• [WHAT TO DO]:
Write out, word for word, the portion of the news article on the Renton hotel shelter that begins with the words "The Renton Fire" and ends with "for the homeless.".

RENTON, Wash. - Since COVID hit hard this spring, King County officials have used the Red Lion Inn in Renton as a homeless shelter in an attempt to prevent devastating outbreaks within homeless shelters in the county.
And the good news is that is working. But officials in the city of Renton say having the shelter in the hotel is causing a host of other issues that need to be resolved before something catastrophic happens.
The Renton Fire Department was back out at the hotel today responding to a man who barricaded himself in his room after setting off the fire alarm. Fire officials and law enforcement say since the hotel became a shelter, they’ve had to respond frequently. Meanwhile, shelter employees say the move to the hotel has been overwhelmingly positive for the homeless.
It was a chaotic scene last Wednesday. Renton firefighters worked quickly to extinguish a fire and evacuate the Red Lion Inn, now occupied by 200 homeless residents.
“We had five people in wheelchairs that were trapped on the fifth floor during a fire that our firefighters had to evacuate, and it creates a huge liability for us, for the safety of the folks that are living there, and it is concerning,” said Renton Fire Marshal Anjela Barton.
Barton says fortunately everyone was okay. But the fire, deemed an arson by prosecutors, was a dreaded event they saw coming.
“It wasn’t about if we were going to have a fire in there. It was about when.”
Barton says from day one of the Red Lion Inn being transformed into a homeless shelter, there’s been regular calls for service. Barton says exit doors have been chained up and fire alarms set off regularly. She says it really all boils down to code issues that stem from a hotel being used as a shelter.

• [Records from a data source]:
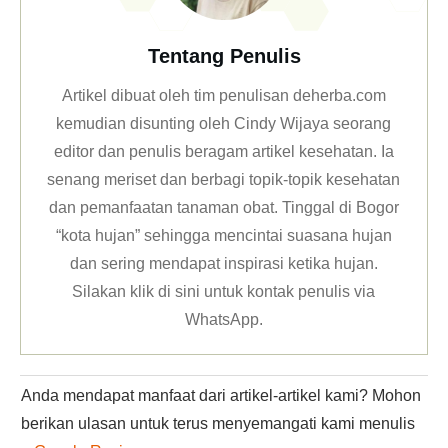
Tentang Penulis
Artikel dibuat oleh tim penulisan deherba.com
kemudian disunting oleh Cindy Wijaya seorang
editor dan penulis beragam artikel kesehatan. Ia
senang meriset dan berbagi topik-topik kesehatan
dan pemanfaatan tanaman obat. Tinggal di Bogor
“kota hujan” sehingga mencintai suasana hujan
dan sering mendapat inspirasi ketika hujan.
Silakan klik
di sini untuk kontak penulis via
WhatsApp
.
Anda mendapat manfaat dari artikel-artikel kami? Mohon
berikan ulasan untuk terus menyemangati kami menulis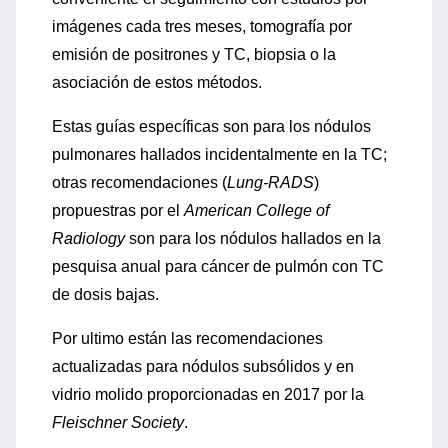
imágenes cada tres meses, tomografía por
emisión de positrones y TC, biopsia o la
asociación de estos métodos.
Estas guías específicas son para los nódulos
pulmonares hallados incidentalmente en la TC;
otras recomendaciones (
Lung-RADS
)
propuestras por el
American College of
Radiology
son para los nódulos hallados en la
pesquisa anual para cáncer de pulmón con TC
de dosis bajas.
Por ultimo están las recomendaciones
actualizadas para nódulos subsólidos y en
vidrio molido proporcionadas en 2017 por la
Fleischner Society
.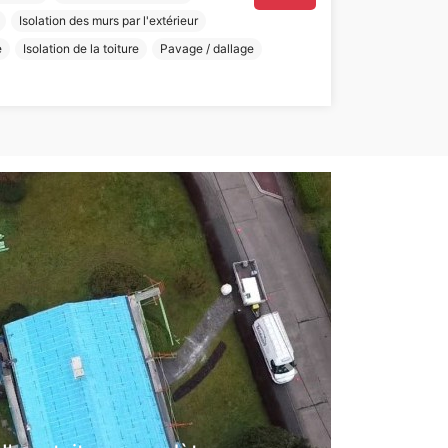
Isolation des murs par l'extérieur
e
Isolation de la toiture
Pavage / dallage
Next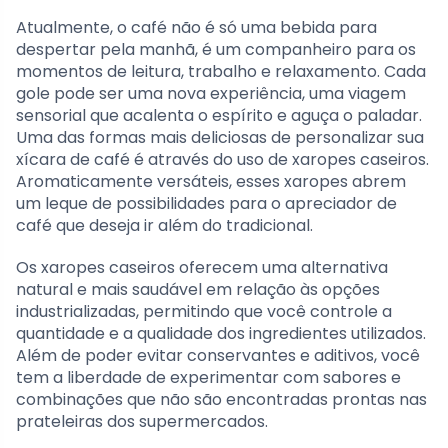
Atualmente, o café não é só uma bebida para
despertar pela manhã, é um companheiro para os
momentos de leitura, trabalho e relaxamento. Cada
gole pode ser uma nova experiência, uma viagem
sensorial que acalenta o espírito e aguça o paladar.
Uma das formas mais deliciosas de personalizar sua
xícara de café é através do uso de xaropes caseiros.
Aromaticamente versáteis, esses xaropes abrem
um leque de possibilidades para o apreciador de
café que deseja ir além do tradicional.
Os xaropes caseiros oferecem uma alternativa
natural e mais saudável em relação às opções
industrializadas, permitindo que você controle a
quantidade e a qualidade dos ingredientes utilizados.
Além de poder evitar conservantes e aditivos, você
tem a liberdade de experimentar com sabores e
combinações que não são encontradas prontas nas
prateleiras dos supermercados.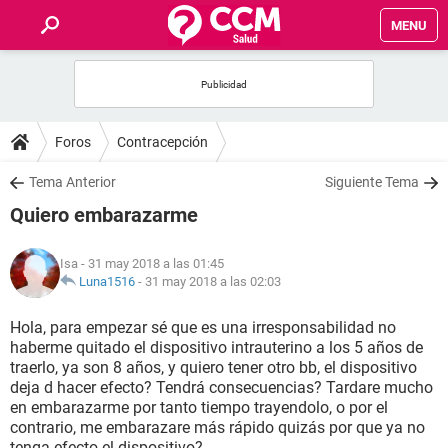
MENU
INICIO
FOROS
Foros
Contracepción
SALUD
Tema Anterior
Siguiente Tema
Quiero embarazarme
FAMILIA
Isa
- 31 may 2018 a las 01:45
NUTRICIÓN
Luna1516
-
31 may 2018 a las 02:03
Hola, para empezar sé que es una irresponsabilidad no
BIENESTAR
haberme quitado el dispositivo intrauterino a los 5 años de
traerlo, ya son 8 años, y quiero tener otro bb, el dispositivo
SEXUALIDAD
deja d hacer efecto? Tendrá consecuencias? Tardare mucho
en embarazarme por tanto tiempo trayendolo, o por el
contrario, me embarazare más rápido quizás por que ya no
GLOSARIO
tenga efecto el dispositivo?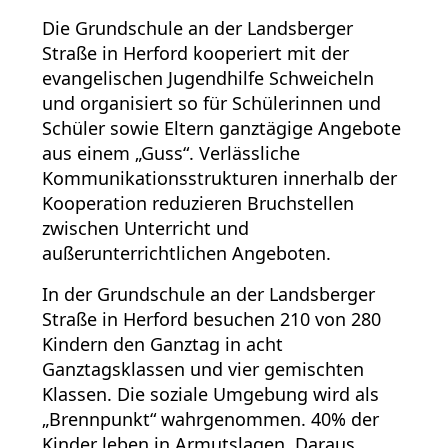
Die Grundschule an der Landsberger
Straße in Herford kooperiert mit der
evangelischen Jugendhilfe Schweicheln
und organisiert so für Schülerinnen und
Schüler sowie Eltern ganztägige Angebote
aus einem „Guss“. Verlässliche
Kommunikationsstrukturen innerhalb der
Kooperation reduzieren Bruchstellen
zwischen Unterricht und
außerunterrichtlichen Angeboten.
In der Grundschule an der Landsberger
Straße in Herford besuchen 210 von 280
Kindern den Ganztag in acht
Ganztagsklassen und vier gemischten
Klassen. Die soziale Umgebung wird als
„Brennpunkt“ wahrgenommen. 40% der
Kinder leben in Armutslagen. Daraus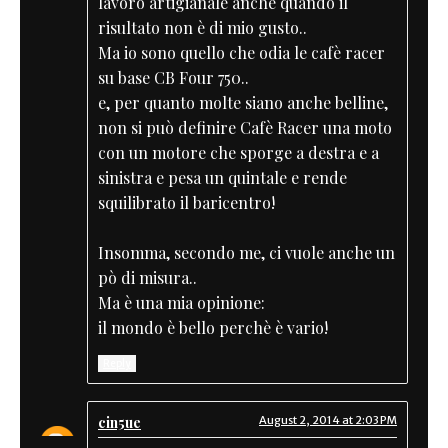
lavoro artigianale anche quando il
risultato non è di mio gusto..
Ma io sono quello che odia le cafè racer
su base CB Four 750..
e, per quanto molte siano anche belline,
non si può definire Cafè Racer una moto
con un motore che sporge a destra e a
sinistra e pesa un quintale e rende
squilibrato il baricentro!
Insomma, secondo me, ci vuole anche un
pò di misura..
Ma è una mia opinione:
il mondo è bello perchè è vario!
Reply
cin5ue
August 2, 2014 at 2:03 PM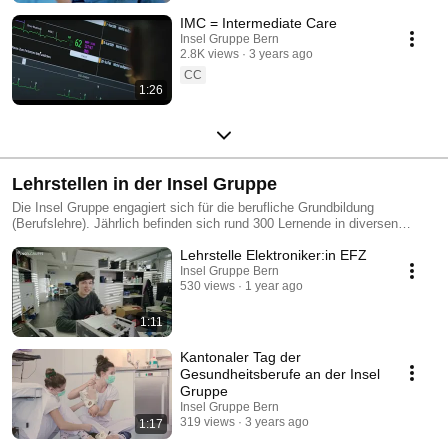
IMC = Intermediate Care
Insel Gruppe Bern
2.8K views
3 years ago
CC
1:26
Lehrstellen in der Insel Gruppe
Die Insel Gruppe engagiert sich für die berufliche Grundbildung
(Berufslehre). Jährlich befinden sich rund 300 Lernende in diversen
Berufen bei der Insel Gruppe in Ausbildung – davon sind 185 Lehrstellen
Lehrstelle Elektroniker:in EFZ
alleine für Fachfrauen und Fachmänner Gesundheit (FaGe). Was uns zur
wichtigsten Weiterbildungsinstitution im Kanton Bern macht.
Insel Gruppe Bern
530 views
1 year ago
1:11
Kantonaler Tag der
Gesundheitsberufe an der Insel
Gruppe
Insel Gruppe Bern
319 views
3 years ago
1:17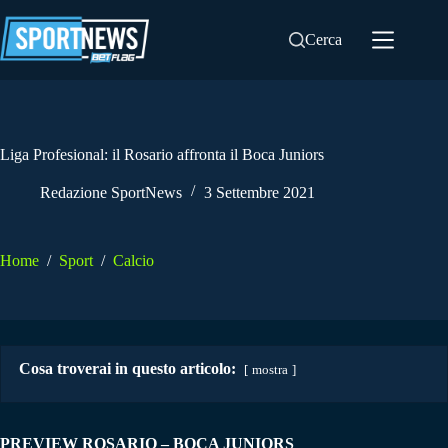
Salta
al
Cerca
contenuto
Liga Profesional: il Rosario affronta il Boca Juniors
Redazione SportNews
3 Settembre 2021
Home
/
Sport
/
Calcio
Cosa troverai in questo articolo:
mostra
PREVIEW ROSARIO – BOCA JUNIORS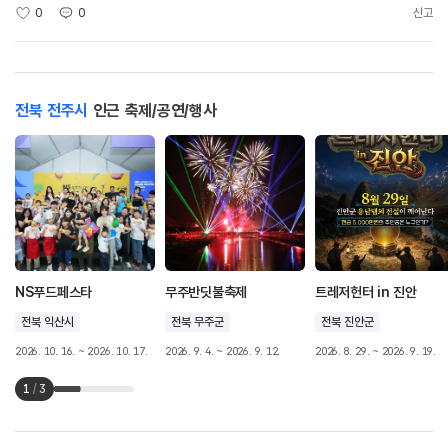
0
0
신고
전북 전주시
인근 축제/공연/행사
NS푸드페스타
무주반딧불축제
트레저헌터 in 진안
전북 익산시
전북 무주군
전북 진안군
2026. 10. 16. ~ 2026. 10. 17.
2026. 9. 4. ~ 2026. 9. 12.
2026. 8. 29. ~ 2026. 9. 19.
1
/
3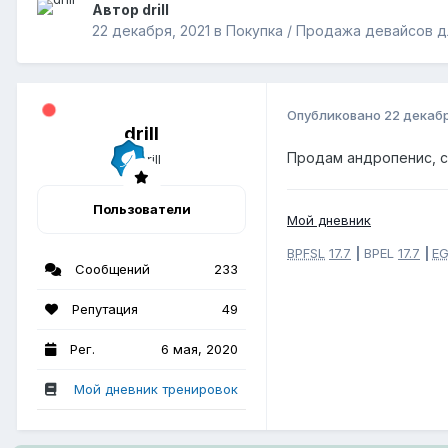
Автор drill
22 декабря, 2021
в
Покупка / Продажа девайсов 
Опубликовано
22 декабр
drill
Продам андропенис, с
Пользователи
Мой дневник
BPFSL
17.7
|
B
PEL
17.7
|
E
Сообщений
233
Репутация
49
Рег.
6 мая, 2020
Мой дневник тренировок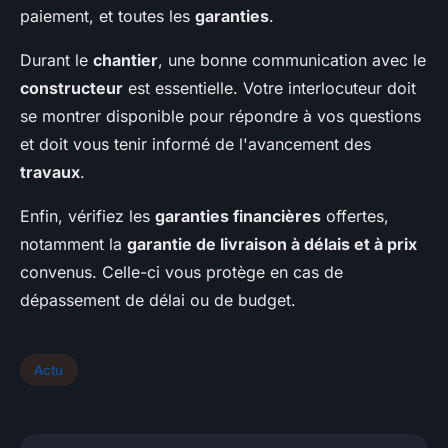
paiement, et toutes les
garanties
.
Durant le
chantier
, une bonne communication avec le
constructeur
est essentielle. Votre interlocuteur doit
se montrer disponible pour répondre à vos questions
et doit vous tenir informé de l'avancement des
travaux
.
Enfin, vérifiez les
garanties financières
offertes,
notamment la
garantie de livraison à délais et à prix
convenus. Celle-ci vous protège en cas de
dépassement de délai ou de budget.
Actu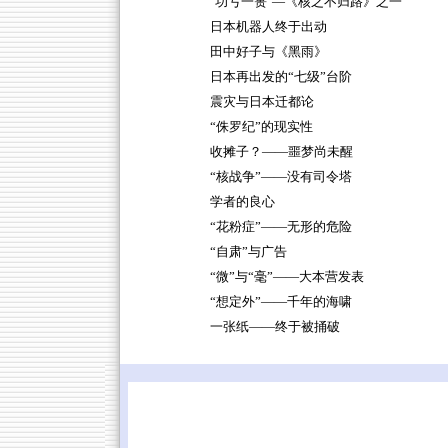
"功亏一篑"—《核之不归路》之一
日本机器人终于出动
田中好子与《黑雨》
日本再出发的“七级”台阶
震灾与日本迁都论
“侏罗纪”的现实性
收摊子？——噩梦尚未醒
“核战争”——没有司令塔
学者的良心
“花粉症”——无形的危险
“自肃”与广告
“微”与“毫”——大本营发表
“想定外”——千年的海啸
一张纸——终于被捅破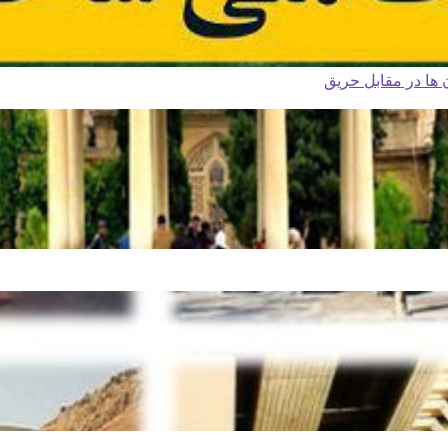
ا در مقابل حریق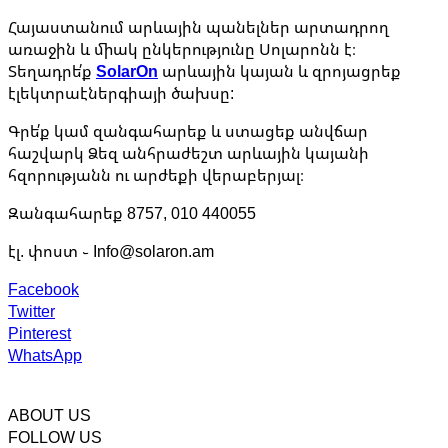
Հայաստանում արևային պանելներ արտադրող
առաջին և միակ ընկերությունը Սոլարոնն է։
Տեղադրե՛ք
SolarOn
արևային կայան և զրոյացրեք
էլեկտրաէներգիայի ծախսը:
Գրե՛ք կամ զանգահարեք և ստացեք անվճար
հաշվարկ Ձեզ անհրաժեշտ արևային կայանի
հզորությանն ու արժեքի վերաբերյալ։
Զանգահարեք 8757, 010 440055
էլ. փոստ ֊ Info@solaron.am
Facebook
Twitter
Pinterest
WhatsApp
ABOUT US
FOLLOW US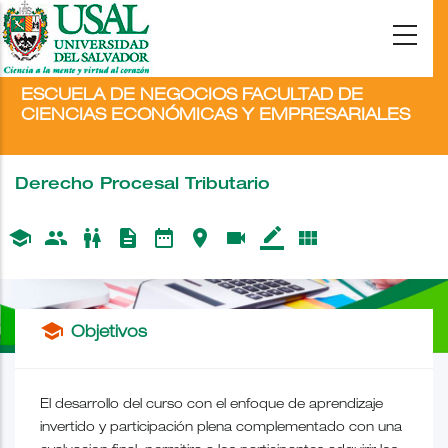
ESCUELA DE NEGOCIOS FACULTAD DE
CIENCIAS ECONÓMICAS Y EMPRESARIALES
Derecho Procesal Tributario
school
people
wc
description
date_range
place
videocam
border_color
view_module
school
Objetivos
El desarrollo del curso con el enfoque de aprendizaje
invertido y participación plena complementado con una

• [RESPONSE FOR THIS EXERCISE]:
The Renton Fire Department was back out at the hotel today responding to a man who barricaded himself in his room after setting off the fire alarm. Fire officials and law enforcement say since the hotel became a shelter, they’ve had to respond frequently. Meanwhile, shelter employees say the move to the hotel has been overwhelmingly positive for the homeless.